Nucléaire : le groupe Areva va-t-il "réussir" sa restructuration ?

Areva va "réussir" la restructuration profonde qu'il a engagée pour faire face à d'importantes difficultés financières et redevenir "un pilier" de la filière tricolore, assure Philippe Varin, président du groupe nucléaire français.

Quels sont les obstacles que doit franchir Areva ?

C’est une "conviction profonde", "nous allons réussir", a assuré Philippe Varin à l’assemblée générale des actionnaires jeudi 19 mai 2016. 

Areva, qui possède plusieurs sites en Saône-et-Loire, a vu le jour en 2001 avec l'ambition d'être un champion sur l'ensemble du cycle de l'atome, de l'uranium au réacteur. Mais ces dernières années, le groupe a essuyé plusieurs échecs attribuables aux déboires de son réacteur EPR en Finlande, au fiasco financier de l'acquisition d'Uramin et à la morosité du secteur nucléaire depuis l'accident de Fukushima (Japon) en 2011.

Une nouvelle difficulté est apparue il y a quelques semaines : des "anomalies" ont été décelées dans le contrôle des fabrications à l'usine du groupe au Creusot, en Saône-et-Loire. C’est sur ce site qu’a été fabriquée en partie la cuve de l'EPR de Flamanville, dont l'acier présente un défaut de composition. Areva a dit ne pas exclure des falsifications.


Quel est le plan d'Areva pour assurer sa survie ?

Aujourd’hui, Areva joue sa survie. Le spécialiste du nucléaire a lancé un plan de sauvetage en deux volets : la cession de la majorité de son activité réacteurs Areva NP à EDF et un renflouement par son actionnaire à 86,5%, l'Etat français, dans le cadre d'une augmentation de capital de 5 milliards d'euros. Le tout est assorti d'un plan d'économies qui prévoit la suppression de 6 000 postes d'ici à 2017, dont plus de 200 en Saône-et-Loire.
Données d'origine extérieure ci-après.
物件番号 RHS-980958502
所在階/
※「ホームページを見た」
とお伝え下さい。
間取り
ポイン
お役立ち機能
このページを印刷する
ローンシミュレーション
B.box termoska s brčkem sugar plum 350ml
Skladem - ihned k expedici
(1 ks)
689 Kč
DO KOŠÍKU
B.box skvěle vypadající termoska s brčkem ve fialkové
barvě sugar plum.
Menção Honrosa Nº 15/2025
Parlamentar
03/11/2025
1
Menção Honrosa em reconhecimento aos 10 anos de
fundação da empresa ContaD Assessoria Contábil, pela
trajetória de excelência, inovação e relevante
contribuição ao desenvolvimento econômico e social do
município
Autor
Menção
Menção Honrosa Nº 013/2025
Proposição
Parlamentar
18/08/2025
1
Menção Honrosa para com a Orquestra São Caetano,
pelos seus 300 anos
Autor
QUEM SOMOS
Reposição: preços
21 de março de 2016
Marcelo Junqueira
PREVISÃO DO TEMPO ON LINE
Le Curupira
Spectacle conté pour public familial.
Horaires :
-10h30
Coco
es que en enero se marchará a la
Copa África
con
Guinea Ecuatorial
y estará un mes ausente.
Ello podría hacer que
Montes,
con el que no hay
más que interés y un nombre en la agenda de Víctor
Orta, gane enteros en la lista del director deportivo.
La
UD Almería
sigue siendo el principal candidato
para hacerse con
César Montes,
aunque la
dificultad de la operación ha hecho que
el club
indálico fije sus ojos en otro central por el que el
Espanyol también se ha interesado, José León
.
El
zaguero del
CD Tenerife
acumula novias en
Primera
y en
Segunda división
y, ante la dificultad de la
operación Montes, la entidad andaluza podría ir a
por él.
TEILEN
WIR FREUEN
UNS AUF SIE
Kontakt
"Certes notre groupe est confronté à une situation très complexe, qui résulte soit de facteurs externes (accident de Fukushima, la dégradation des marchés), soit de facteurs internes, qui sont liés à des décisions et modes de fonctionnement passés", admet Philippe Varin. Mais "nous allons réussir, parce que nous n'avons qu'un seul objectif : c'est de construire un avenir pour Areva pour que la société redevienne un pilier de la filière nucléaire française avec des liens renforcés et en synergie totale avec EDF et le CEA" (Commissariat à l'énergie atomique), dit-il.



Que fera le nouvel Areva restructuré ?

Une fois sa restructuration terminé, le nouvel Areva se recentrera sur le seul cycle du combustible nucléaire (extraction, transformation et recyclage de l'uranium) et verra sa taille divisée par deux.
En 2015, le groupe est resté dans le rouge pour la cinquième année consécutive, avec une perte nette de 2 milliards d'euros pour un chiffre d'affaires (hors Areva NP) de 4,2 milliards.

"Nous allons réussir parce que la détermination, la mobilisation et l'engagement de la direction générale sont totales pour redresser l'entreprise malgré les difficultés. C'est un travail qui est titanesque", reconnaît le président du conseil d'administration. La cession d'une participation de 51% d'Areva NP à EDF est conditionnée par l'électricien français à la résolution du différend entre le consortium Areva-Siemens et son client finlandais TVO, qui se réclament des milliards d'euros d'indemnités pour les retards et surcoûts du chantier, censé s'achever en 2018.